### TEXT BLOCK
>>>>>

Elgg is open source social networking software that provides individuals and organizations with the components needed to create an online social environment. It offers blogging, microblogging, file sharing, networking, groups and a number of other features. It was also the first platform to bring ideas from commercial social networking platforms to educational software.

History 
Elgg was the first platform to bring ideas found in commercial social networking platforms to education. It was founded in 2004 by Ben Werdmuller and Dave Tosh, based on informal papers they had written over the previous year. Combining their experience (Werdmuller was a web entrepreneur who had been building and facilitating online communities since 1995, while Tosh was a postgraduate student in online education) they created a social networking approach to e-learning, with the former designing the architecture and writing most of the code. Subsequently, they founded the company Curverider Ltd to continue the development of the software and to provide Elgg-related services. Elgg has since become a cross-purpose open source social networking platform.

<<<<<

### OBJECTIVES
A – In the Elgg text, why did Werdmuller and Tosh found the company Curverider Ltd?
B – Retype a passage from the Elgg text word for word, beginning with "Elgg is open" and stopping after "to educational software.".

### DATA PROVIDED

>>>>>

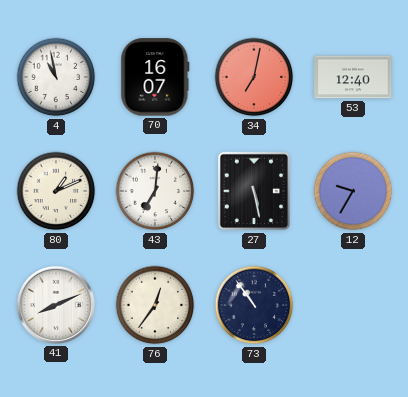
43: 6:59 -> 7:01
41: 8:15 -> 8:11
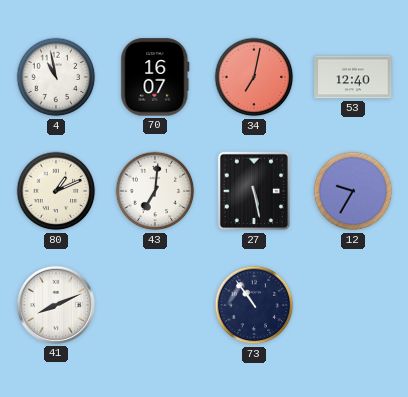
76: 12:36 -> none
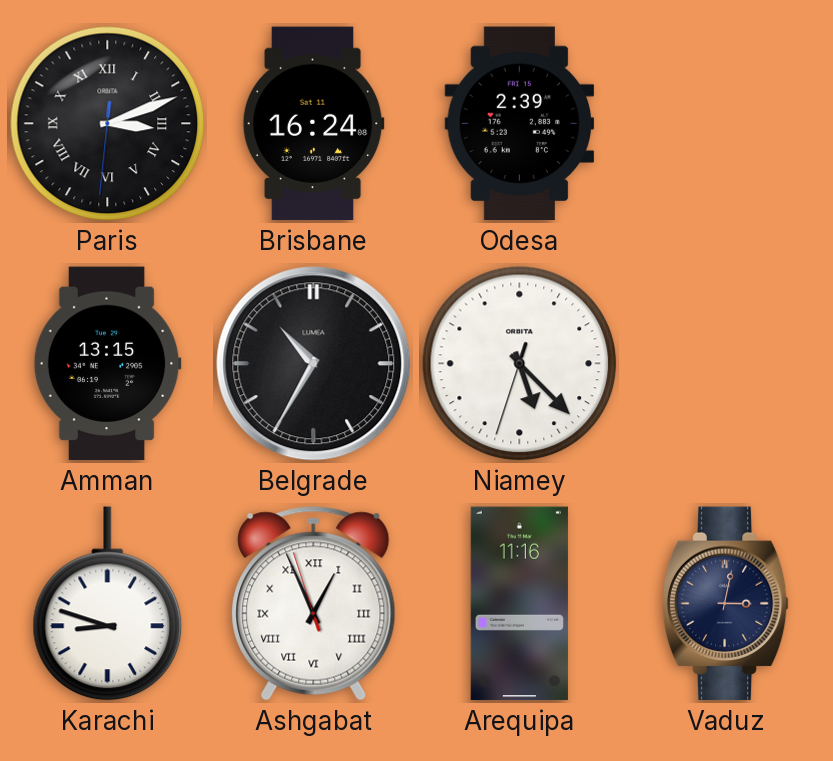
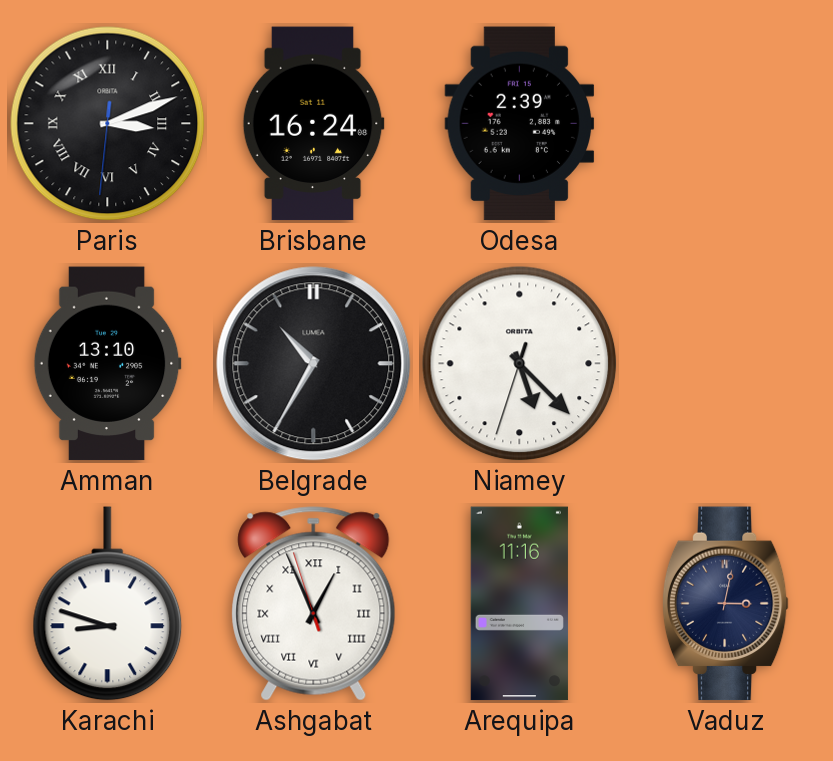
Amman: 13:15 -> 13:10
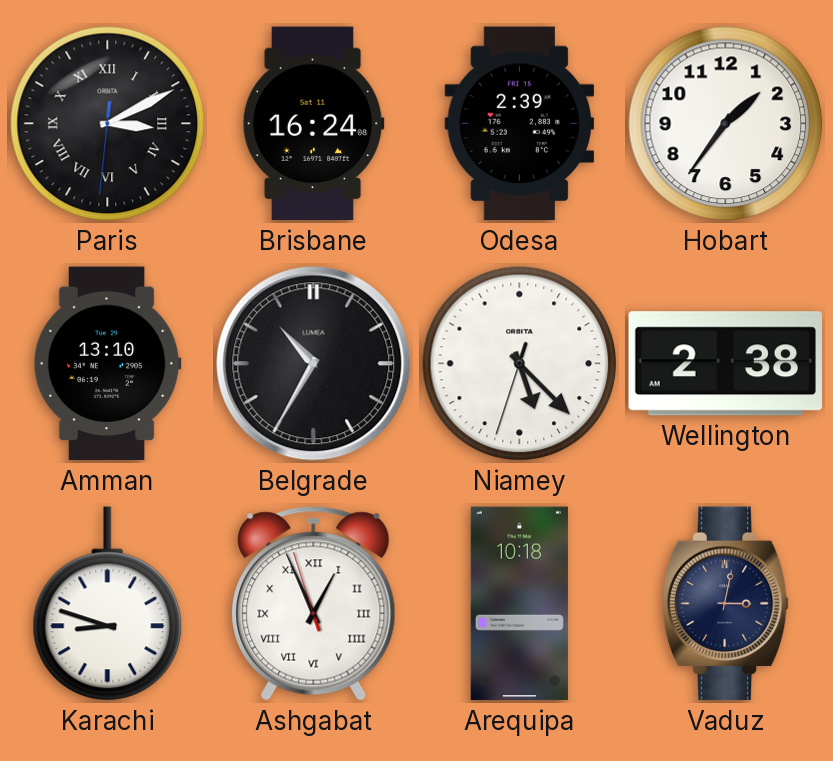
Paris: 3:11 -> 3:10
Hobart: none -> 1:36
Wellington: none -> 2:38
Arequipa: 11:16 -> 10:18
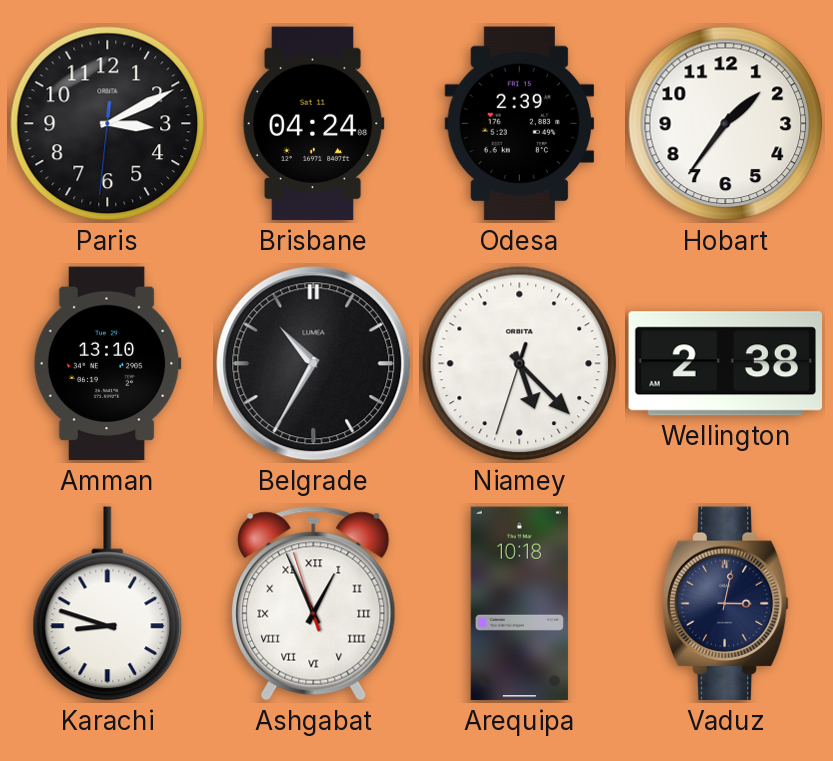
Paris numerals: Roman -> Arabic
Brisbane: 16:24 -> 04:24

<<<<<

### ANSWERS FOR THE EXERCISE
A – They founded Curverider Ltd to continue developing the Elgg software and to provide Elgg-related services.

B –
Elgg is open source social networking software that provides individuals and organizations with the components needed to create an online social environment. It offers blogging, microblogging, file sharing, networking, groups and a number of other features. It was also the first platform to bring ideas from commercial social networking platforms to educational software.